Chapter Five: Conclusion — The Age of the Swordsmith

5.1 Final Review of the Three Kingdoms Landscape

1. Intel: This is a story of "imperial revival," but with an uncertain outcome. Intel is painfully attempting to decouple design and manufacturing under the IDM 2.0 architecture. Its future positioning may no longer be that of an absolute hegemon, but rather a "strong U.S. domestic option." Its value is more based on geopolitical security than pure commercial efficiency.

2. Samsung: This is a story of the "resource curse." The money earned from memory allowed it to lose the "wolf spirit" needed for a desperate fight. In the wafer foundry sector, it is difficult for Samsung to shake off the "backup" label. Unless it can leverage the vertical integration of HBM and packaging to find a unique niche in the AI server market.

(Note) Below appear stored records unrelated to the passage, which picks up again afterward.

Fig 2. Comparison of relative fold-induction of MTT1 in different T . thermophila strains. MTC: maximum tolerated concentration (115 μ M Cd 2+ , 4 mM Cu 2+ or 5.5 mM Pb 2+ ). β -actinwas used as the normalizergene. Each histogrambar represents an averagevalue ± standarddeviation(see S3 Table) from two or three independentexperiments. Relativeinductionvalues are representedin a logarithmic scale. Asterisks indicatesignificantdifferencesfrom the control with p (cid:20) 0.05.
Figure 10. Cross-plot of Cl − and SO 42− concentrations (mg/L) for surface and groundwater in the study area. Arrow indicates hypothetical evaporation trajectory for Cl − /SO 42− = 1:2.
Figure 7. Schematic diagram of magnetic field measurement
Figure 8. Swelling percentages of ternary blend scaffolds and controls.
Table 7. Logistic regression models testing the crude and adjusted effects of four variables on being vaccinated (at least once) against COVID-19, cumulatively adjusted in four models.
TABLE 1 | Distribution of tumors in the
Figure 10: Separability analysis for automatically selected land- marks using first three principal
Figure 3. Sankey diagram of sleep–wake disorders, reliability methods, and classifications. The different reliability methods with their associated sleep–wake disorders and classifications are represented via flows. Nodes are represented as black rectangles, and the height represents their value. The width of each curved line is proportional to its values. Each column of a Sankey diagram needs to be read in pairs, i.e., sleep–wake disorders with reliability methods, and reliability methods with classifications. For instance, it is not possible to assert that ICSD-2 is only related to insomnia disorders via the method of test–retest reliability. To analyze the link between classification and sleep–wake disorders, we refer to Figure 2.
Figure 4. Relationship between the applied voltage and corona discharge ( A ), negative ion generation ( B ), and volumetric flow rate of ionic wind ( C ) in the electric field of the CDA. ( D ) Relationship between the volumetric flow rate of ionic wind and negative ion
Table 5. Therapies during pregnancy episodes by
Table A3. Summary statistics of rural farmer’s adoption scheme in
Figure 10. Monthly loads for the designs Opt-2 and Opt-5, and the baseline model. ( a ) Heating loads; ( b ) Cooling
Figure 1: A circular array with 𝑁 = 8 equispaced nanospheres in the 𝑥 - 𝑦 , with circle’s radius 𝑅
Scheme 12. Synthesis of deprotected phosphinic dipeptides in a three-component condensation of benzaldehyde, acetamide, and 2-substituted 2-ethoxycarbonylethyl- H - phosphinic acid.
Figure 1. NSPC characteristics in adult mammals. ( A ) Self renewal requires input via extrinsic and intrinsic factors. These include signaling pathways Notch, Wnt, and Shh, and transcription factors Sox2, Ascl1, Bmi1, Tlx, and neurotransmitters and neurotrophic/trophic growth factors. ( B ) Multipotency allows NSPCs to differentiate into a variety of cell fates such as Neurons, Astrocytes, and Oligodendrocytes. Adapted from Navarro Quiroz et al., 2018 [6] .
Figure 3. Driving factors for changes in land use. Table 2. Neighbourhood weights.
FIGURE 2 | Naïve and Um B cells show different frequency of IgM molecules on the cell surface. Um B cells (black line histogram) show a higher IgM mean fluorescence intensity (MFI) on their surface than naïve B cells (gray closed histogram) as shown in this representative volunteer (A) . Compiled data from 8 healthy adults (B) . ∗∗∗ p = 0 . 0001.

3. TSMC: This is a victory for the "trust economy." TSMC proved that in a highly complex technology supply chain, "focus" is far more powerful than "all-round capability." Through its Grand Alliance system, it has tied the world's strongest EDA, IP, and design companies to its bandwagon. To defeat TSMC, you cannot defeat just one company; you must defeat the entire semiconductor ecosystem.

5.2 New Era Concerns: Geopolitics and Antitrust

• Silicon Shield: Some say it is Taiwan's protective umbrella.
• Supply Chain Anxiety: Governments in Europe and the U.S. are doing everything they can (subsidies, pressure) to reduce reliance on TSMC and foster Intel or Rapidus.

5.3 Outlook for 2026

Looking at this war from 2026:

• Moore's Law has transformed from a "physical law" into an "economic law" — only the wealthiest (Apple/NVIDIA) can afford the most advanced processes.
• Packaging has become the new Moore's Law.
• Trust remains the most expensive moat.

In this golden age of AI explosion, all software companies (OpenAI, Google, Meta) are vying for computing power, and all hardware companies (NVIDIA, AMD) are competing for market share. And behind all this clamor, the "servant" silently wiping down machines and adjusting parameters smiles at it all.